Sept. 29 – Juno mission flyby of Europa
NASA’s Juno mission has been orbiting Jupiter since 2016, providing us with gorgeous photos of the gas giant you may not believe aren’t CGI. In late September, it’ll fly by one of Jupiter’s moons, Europa, and hopefully send back equally mesmerizing images of the bright orb.
According to the agency, Europa may be the best spot in our solar system to check for alien life.
Oct. 25 – Partial solar eclipse
In October, a partial solar eclipse will decorate the sky. This phenomenon occurs when the sun, moon and Earth aren’t perfectly aligned. The moon isn’t completely blocking the sun’s rays of light, so it looks like a shadow.
PSA: Do not look directly at the sun. Be careful to carry the right equipment if you want to check this out, or better yet, catch photos later and just mentally bask in the glory of it happening in real time.
Nov. 7 – Total lunar eclipse
Yet another total lunar eclipse will adorn the sky in November, in case you couldn’t catch the first one in May. It can be seen from Asia, Australia, North America, parts of northern and eastern Europe, and most of South America.
TBD 2022 – SpaceX starship orbital launches
Reusable spacecraft are the new in-thing. Sometime this year, SpaceX’s reusable Starship may finally lift off after a series of failed attempts – some of which ended in literal flames. Despite the success of the SN15 attempt in May, in which the craft briefly hopped off the Earth, there’s been increasing pressure to truly send the craft all the way into space.
Right now, SpaceX is waiting for the green light to launch from the Federal Aviation Administration, which has postponed the final decision date from Dec. 31 to Feb. 28. But it said it hopes to conduct a dozen Starship launches by the end of 2022. We’ll update this article when there’s a finalized date.
TBD 2022 – Blue Origin’s New Glenn rocket takes off
Probably in late 2022, we’ll see the launch of Blue Origin’s partially reusable rocket New Glenn. It’s Starship’s main competitor, and the company says it’ll join NASA’s fleet of commercial space vehicles. We’ll update this article when there’s a finalized date.
TBD 2022 – India’s Space Program gets back in the game
In the second half of 2022, India’s two Gaganyaan uncrewed test flights are scheduled to launch. The second will carry a robot called Vyommitra as a human stand-in, and if all goes well, 2023 will see a third, crewed Gaganyaan mission blast into space.
Meteor shower dates
Calling all scorching rock and metal lovers, here’s a list of 2022’s meteor showers.
April 15-29: Lyrids. Peaks April 21-22.
April 15 to May 27: Eta Aquarids. Peaks May 4-5.
July 7 to Aug. 15: Alpha Capricornids. Peaks July 30-31.

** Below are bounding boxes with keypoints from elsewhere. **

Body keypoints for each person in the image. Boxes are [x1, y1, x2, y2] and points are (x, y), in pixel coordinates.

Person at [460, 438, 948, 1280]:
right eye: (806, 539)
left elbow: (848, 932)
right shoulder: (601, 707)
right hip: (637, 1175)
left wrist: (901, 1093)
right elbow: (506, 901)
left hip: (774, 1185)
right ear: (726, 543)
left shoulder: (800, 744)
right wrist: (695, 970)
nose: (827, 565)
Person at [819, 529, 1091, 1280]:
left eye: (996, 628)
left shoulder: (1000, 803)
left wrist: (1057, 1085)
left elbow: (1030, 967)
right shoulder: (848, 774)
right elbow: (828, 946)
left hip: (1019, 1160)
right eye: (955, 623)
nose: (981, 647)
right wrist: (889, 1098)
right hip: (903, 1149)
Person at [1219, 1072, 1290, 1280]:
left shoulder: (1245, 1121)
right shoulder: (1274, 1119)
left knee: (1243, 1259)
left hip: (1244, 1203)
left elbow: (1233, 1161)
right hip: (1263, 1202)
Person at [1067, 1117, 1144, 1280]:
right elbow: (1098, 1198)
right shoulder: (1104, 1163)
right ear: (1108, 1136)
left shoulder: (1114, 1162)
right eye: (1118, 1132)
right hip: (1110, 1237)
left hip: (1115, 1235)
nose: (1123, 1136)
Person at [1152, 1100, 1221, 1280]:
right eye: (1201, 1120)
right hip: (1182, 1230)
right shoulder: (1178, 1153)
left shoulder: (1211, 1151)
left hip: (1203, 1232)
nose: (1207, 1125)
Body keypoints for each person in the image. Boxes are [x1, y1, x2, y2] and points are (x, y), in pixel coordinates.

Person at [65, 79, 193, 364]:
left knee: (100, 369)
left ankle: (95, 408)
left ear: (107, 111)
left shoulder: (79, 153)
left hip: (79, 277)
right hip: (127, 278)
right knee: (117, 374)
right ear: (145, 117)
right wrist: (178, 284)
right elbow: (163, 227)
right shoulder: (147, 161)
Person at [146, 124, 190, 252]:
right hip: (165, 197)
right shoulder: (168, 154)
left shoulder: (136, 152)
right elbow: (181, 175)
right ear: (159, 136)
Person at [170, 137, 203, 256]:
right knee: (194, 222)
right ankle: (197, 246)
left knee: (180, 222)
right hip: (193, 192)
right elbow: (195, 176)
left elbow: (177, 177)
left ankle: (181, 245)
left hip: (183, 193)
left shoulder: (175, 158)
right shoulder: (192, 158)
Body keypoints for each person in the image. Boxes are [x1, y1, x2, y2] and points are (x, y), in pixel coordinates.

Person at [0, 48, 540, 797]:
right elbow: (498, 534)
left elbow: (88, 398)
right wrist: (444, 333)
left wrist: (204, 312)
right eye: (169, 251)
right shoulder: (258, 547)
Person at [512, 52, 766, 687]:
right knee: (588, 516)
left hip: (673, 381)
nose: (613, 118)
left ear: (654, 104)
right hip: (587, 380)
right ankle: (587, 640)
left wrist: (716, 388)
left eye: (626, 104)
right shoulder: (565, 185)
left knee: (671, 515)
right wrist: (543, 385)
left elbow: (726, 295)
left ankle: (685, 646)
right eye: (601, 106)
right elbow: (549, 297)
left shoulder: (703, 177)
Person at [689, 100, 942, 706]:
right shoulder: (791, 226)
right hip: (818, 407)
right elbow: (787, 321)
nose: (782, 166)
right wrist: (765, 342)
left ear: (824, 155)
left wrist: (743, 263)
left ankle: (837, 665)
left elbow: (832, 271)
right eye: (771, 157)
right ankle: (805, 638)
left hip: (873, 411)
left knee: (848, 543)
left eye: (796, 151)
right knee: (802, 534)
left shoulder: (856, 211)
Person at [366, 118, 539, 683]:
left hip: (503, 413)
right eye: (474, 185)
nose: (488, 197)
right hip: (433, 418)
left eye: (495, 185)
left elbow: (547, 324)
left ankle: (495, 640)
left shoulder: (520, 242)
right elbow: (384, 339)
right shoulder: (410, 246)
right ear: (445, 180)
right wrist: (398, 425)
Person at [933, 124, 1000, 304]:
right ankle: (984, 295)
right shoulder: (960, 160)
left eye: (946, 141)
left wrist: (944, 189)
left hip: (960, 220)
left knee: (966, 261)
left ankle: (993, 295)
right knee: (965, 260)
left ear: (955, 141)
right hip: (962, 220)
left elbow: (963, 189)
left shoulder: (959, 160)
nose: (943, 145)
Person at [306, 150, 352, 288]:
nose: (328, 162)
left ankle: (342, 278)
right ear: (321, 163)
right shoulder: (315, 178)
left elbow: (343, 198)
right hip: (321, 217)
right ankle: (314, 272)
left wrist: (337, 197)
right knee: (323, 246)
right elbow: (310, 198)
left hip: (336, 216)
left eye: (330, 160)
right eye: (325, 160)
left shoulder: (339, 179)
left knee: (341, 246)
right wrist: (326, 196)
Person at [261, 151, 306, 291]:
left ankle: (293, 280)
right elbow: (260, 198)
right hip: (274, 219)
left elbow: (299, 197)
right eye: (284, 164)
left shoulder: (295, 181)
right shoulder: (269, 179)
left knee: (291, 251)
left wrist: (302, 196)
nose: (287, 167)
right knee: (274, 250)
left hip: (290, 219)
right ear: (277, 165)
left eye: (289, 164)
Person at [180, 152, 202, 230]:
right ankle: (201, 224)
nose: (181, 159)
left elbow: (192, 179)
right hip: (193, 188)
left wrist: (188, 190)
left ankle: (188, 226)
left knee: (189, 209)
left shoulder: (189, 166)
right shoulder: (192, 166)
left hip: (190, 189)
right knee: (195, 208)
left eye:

July 18 to Aug. 21: Southern delta Aquariids. Peaks July 29-30.
July 14 to Sept. 1: Perseids. Peaks Aug. 11-12.
Sept. 26 to Nov. 22: Orionids. Peaks Oct. 20-21.
Sept. 28 to Dec. 2: Southern Taurids. Peaks Nov. 4-5.
Oct. 13 to Dec. 2: Northern Taurids. Peaks Nov. 11-12.
Sept. 3 to Dec. 2: Leonids. Peaks Nov. 17-18.
Nov. 19 to Dec. 24: Geminids. Peaks Dec 13-14.
Dec. 13-24: Ursids. Peaks Dec. 21-22.
Dec. 26 to Jan. 16, 2023: Quadrantids. Peaks Jan. 2-3.